I am very lucky, like the girl with autism. Her father never gave up on her, and my dad has never given up on me. Many people have not given up on me, when all the logic in the world tells me they should. Sometimes, when we don’t know who we are, we don’t know why we are doing what we are doing, it just takes a person with hope to see something behind those eyes, something we cannot see ourselves, to save us. To tell us that we can be okay. You know if that girl could sit at her laptop day after day trying to express what she feels, and finally one day, say something to show that she was alive, that she was in there, then I thought, maybe I can do that too, maybe one day the people that have given up or don’t believe there is a good person in there, maybe they could see, maybe they could understand.
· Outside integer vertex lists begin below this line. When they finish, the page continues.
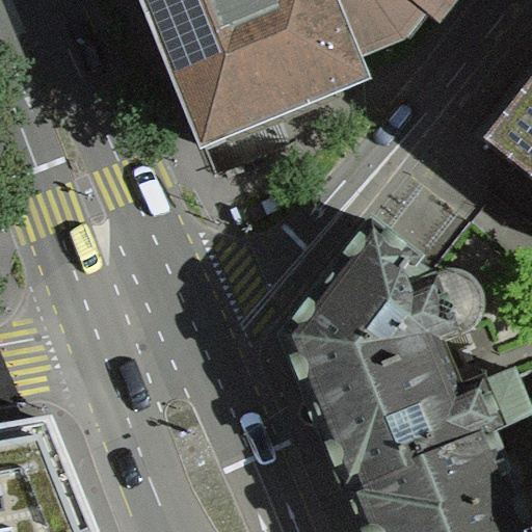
[(136,0),(186,120),(198,152),(358,86),(349,63),(396,44),(418,16),(431,26),(452,0),(136,0)]
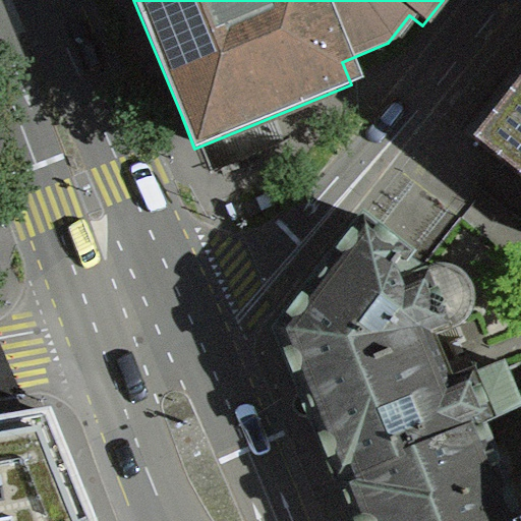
[(520,186),(520,80),(470,146),(500,169),(520,186)]
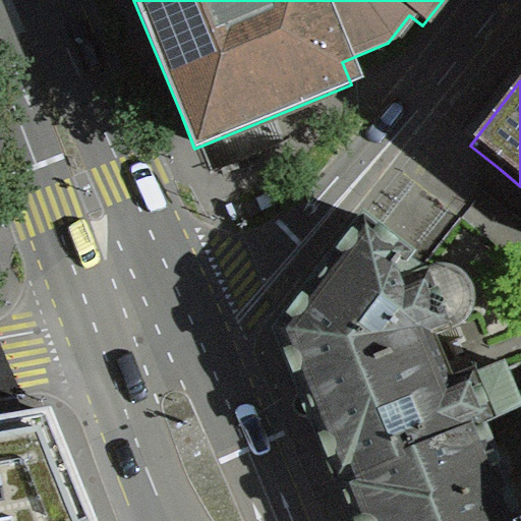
[(295,305),(273,335),(295,392),(426,338),(427,340),(461,327),(460,324),(464,317),(467,312),(468,305),(467,296),(465,291),(460,283),(456,279),(449,276),(444,274),(438,273),(431,274),(422,278),(415,273),(403,263),(406,258),(359,221),(295,305)]
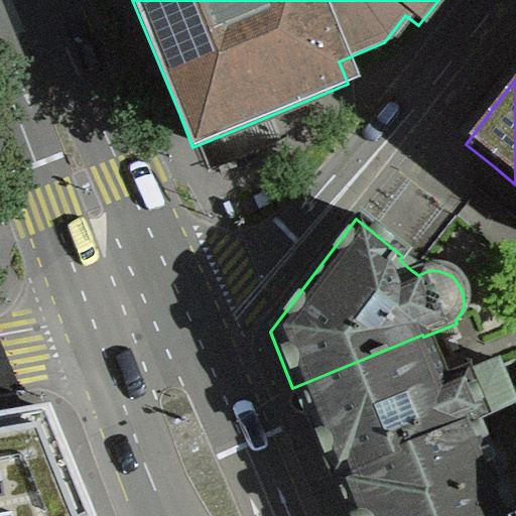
[(422,335),(292,388),(304,418),(331,482),(472,424),(511,405),(495,365),(465,377),(465,375),(442,384),(423,337),(422,335)]
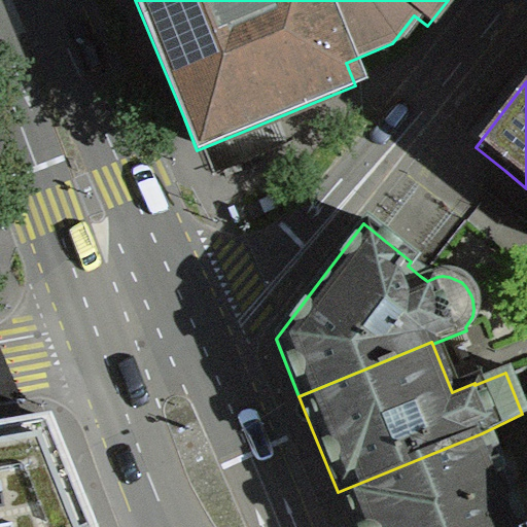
[(0,526),(89,526),(97,524),(86,501),(50,416),(49,413),(0,421),(0,526)]
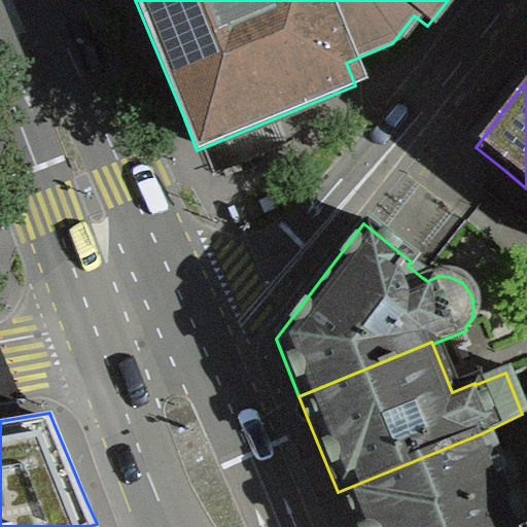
[(348,517),(352,526),(526,526),(526,481),(526,480),(504,489),(482,433),(338,492),(348,517)]
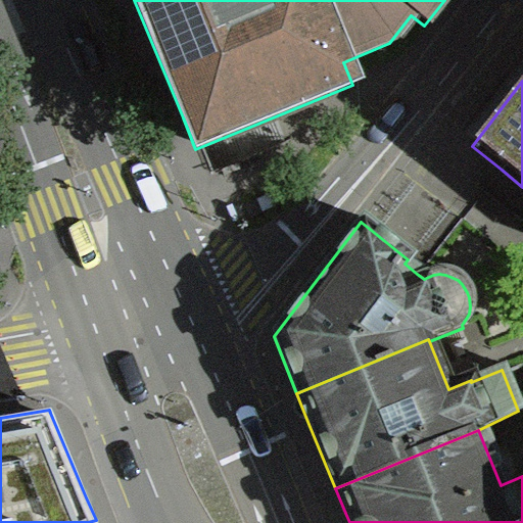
All buildings are outlined.
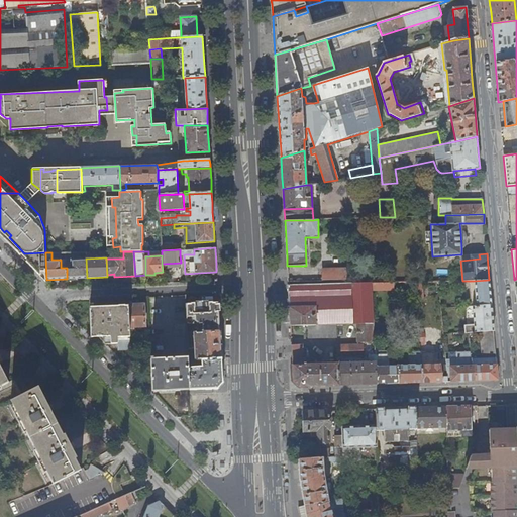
[(87,278),(86,259),(67,260),(67,268),(67,279),(87,278)]
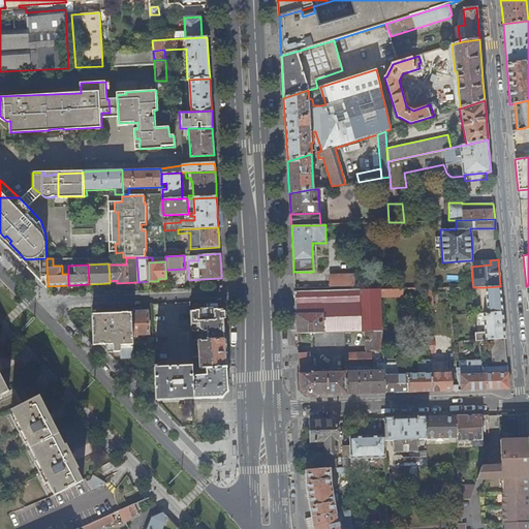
[(353,287),(354,274),(330,275),(331,287),(353,287)]
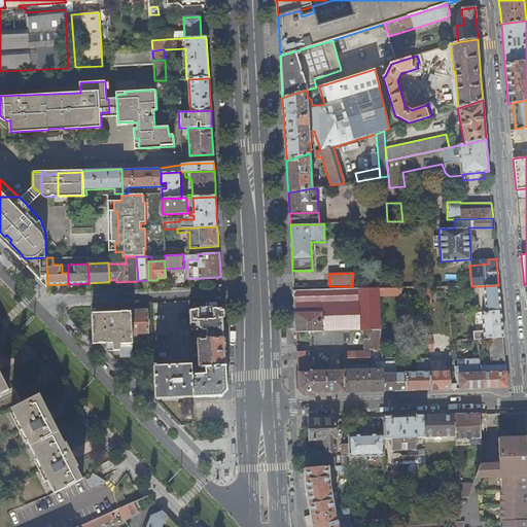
[(498,285),(483,286),(485,311),(500,310),(500,302),(498,285)]
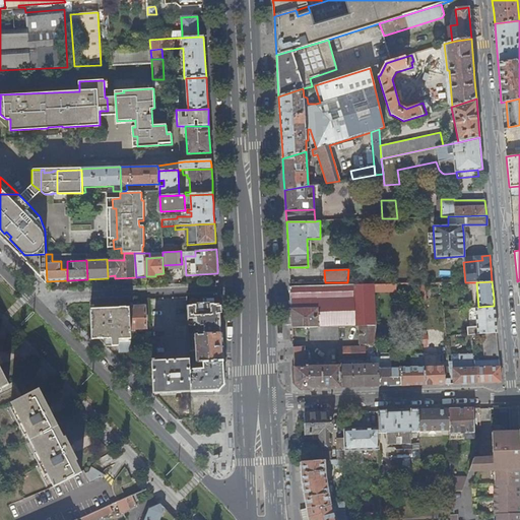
[(426,283),(416,283),(417,301),(428,300),(426,283)]
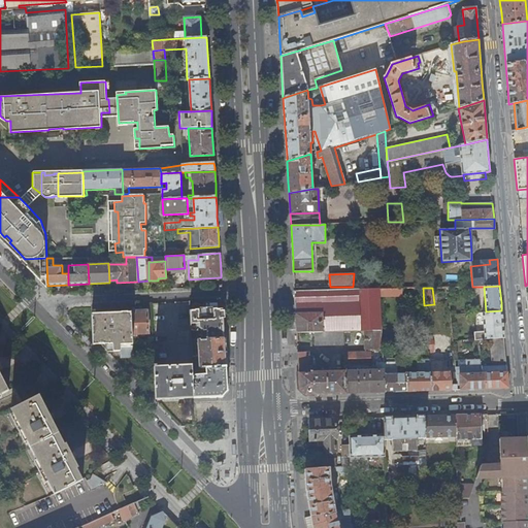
[(380,289),(294,291),(295,316),(295,320),(296,328),(296,332),(314,331),(342,331),(364,330),(381,330),(380,294),(380,289)]
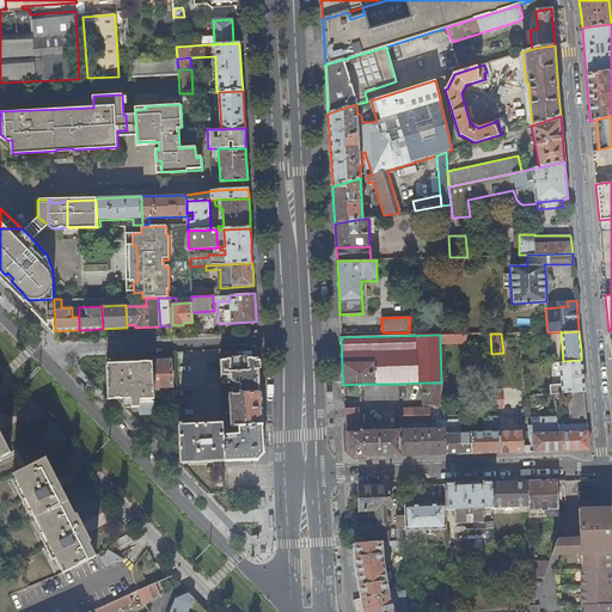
[(257,357),(220,359),(221,393),(230,393),(259,392),(258,377),(257,357)]
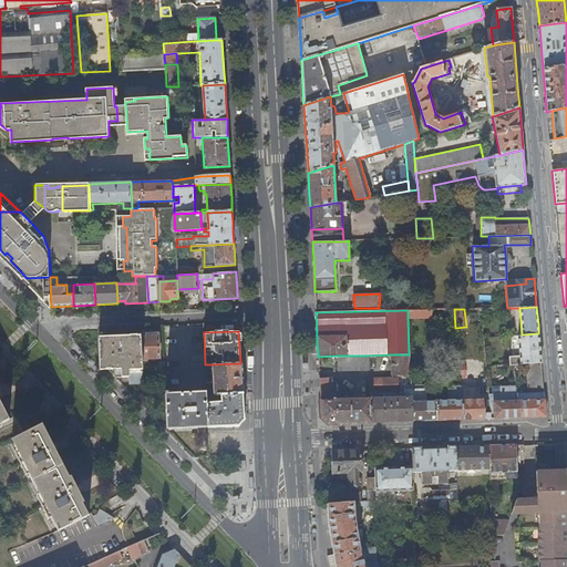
[(522,334),(509,336),(512,356),(509,356),(509,364),(525,363),(542,362),(540,350),(538,333),(522,334)]
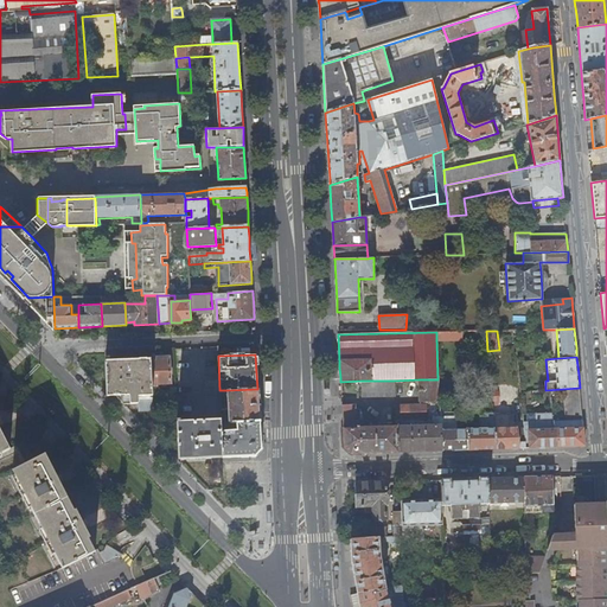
[(159,362),(151,362),(152,383),(157,383),(171,382),(170,358),(159,358),(159,362)]
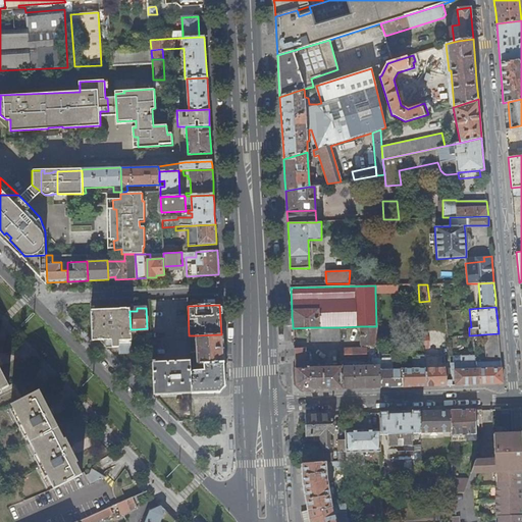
[(91,310),(92,330),(101,340),(104,344),(107,347),(120,347),(120,353),(132,353),(132,337),(131,329),(129,311),(129,309),(91,310)]
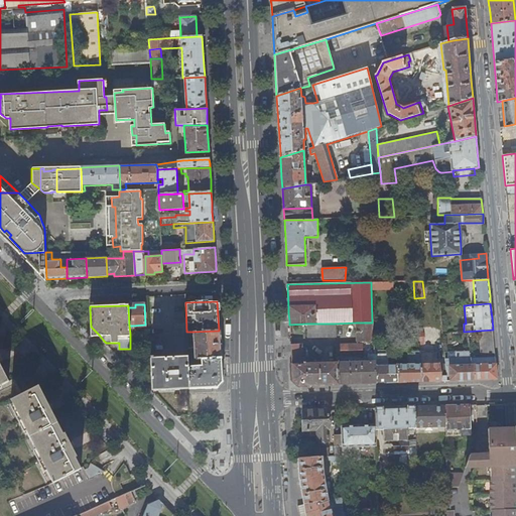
[(373,339),(372,323),(356,323),(357,342),(361,342),(361,341),(369,341),(373,339)]
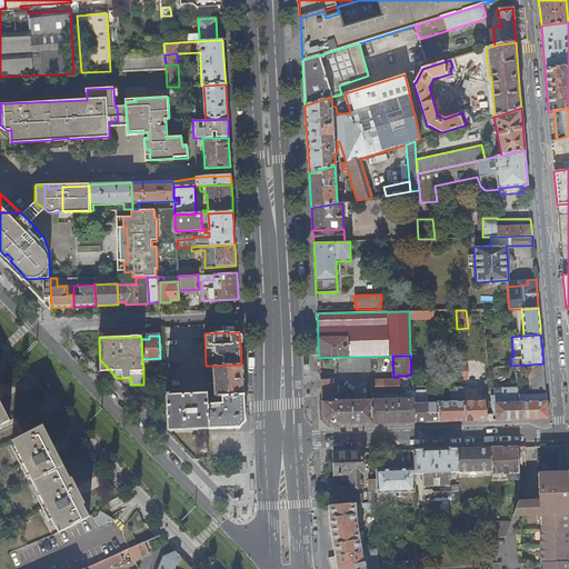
[(369,357),(338,357),(339,372),(370,372),(369,357)]
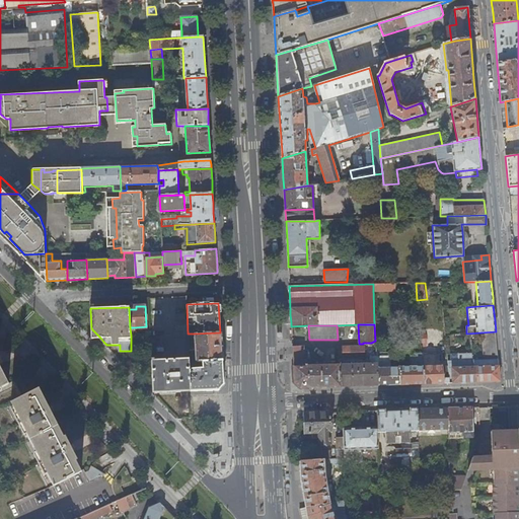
[(100,338),(91,328),(91,339),(100,338)]
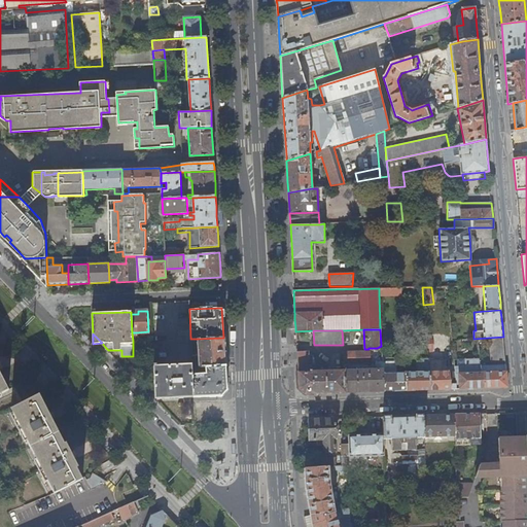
[(503,346),(503,337),(488,338),(489,346),(503,346)]
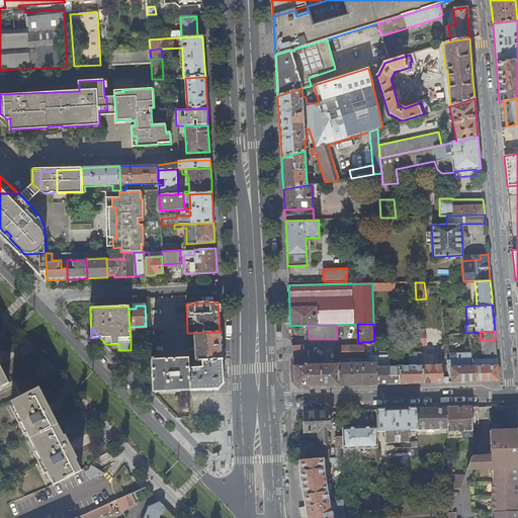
[(188,343),(189,357),(189,361),(193,360),(192,355),(195,355),(196,360),(203,360),(222,359),(221,349),(220,332),(194,333),(194,342),(188,343)]
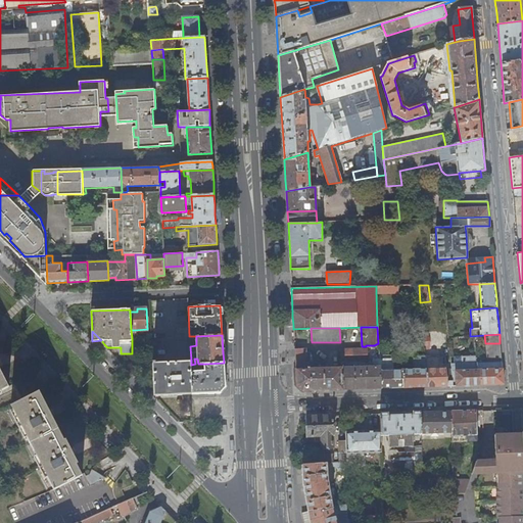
[(487,358),(502,357),(500,343),(485,343),(487,358)]
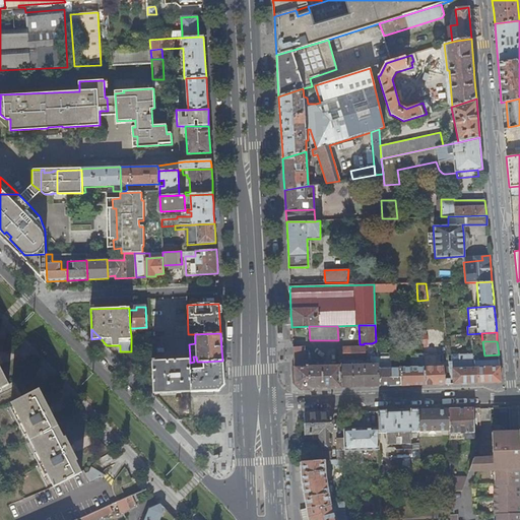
[(304,346),(293,346),(295,383),(300,389),(340,387),(339,365),(310,366),(310,361),(305,361),(304,346)]
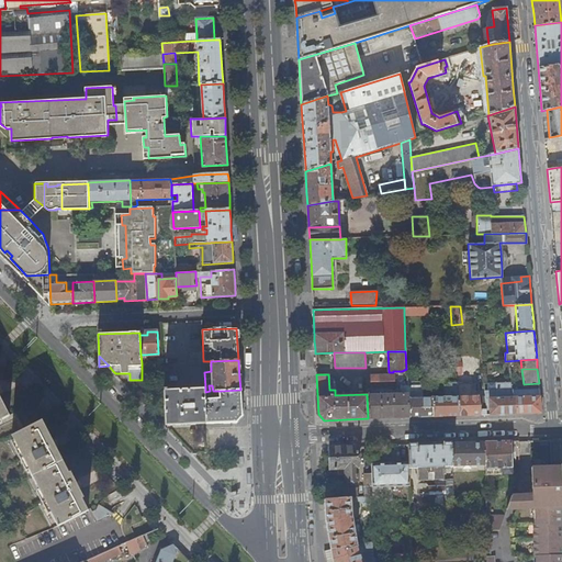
[(366,375),(366,381),(366,388),(372,388),(394,388),(394,374),(366,375)]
I very much miss the people who have walked away or have stepped away and I do not know the way to heal everything. I am learning to heal myself first so that I may one day be able to heal my relationships with the people I care about the most. But you know when I try to express myself, if there is one thing I can ask you to understand, it is that I am living with an extra 20% of everything, good and bad, but that the rest of me, the rest of me is in there, and sometimes you need the people who know you the most to remind you of what the rest is, to keep on showing you reasonable behaviours, reasonable emotional processing times, to help you back to yourself. I wasn’t born with this disorder, and I am not a victim. Life came at me in a way it might not have come at you, my experiences changed me, for the worse sometimes, but for the better sometimes as well. And you, the people I love, the people that love me, are part of my future, part of my potential safe and balanced experiences to come, that’s what I hope. Cause I do have hope, 20% extra some days.

I have undergone 6 months therapy for PTSD which has helped me to come to terms with traumatic events that occurred in my life. I am currently undergoing a 6 month DBT program and hoping to be able to live a normal, balanced life in the very near future. Thank you for listening.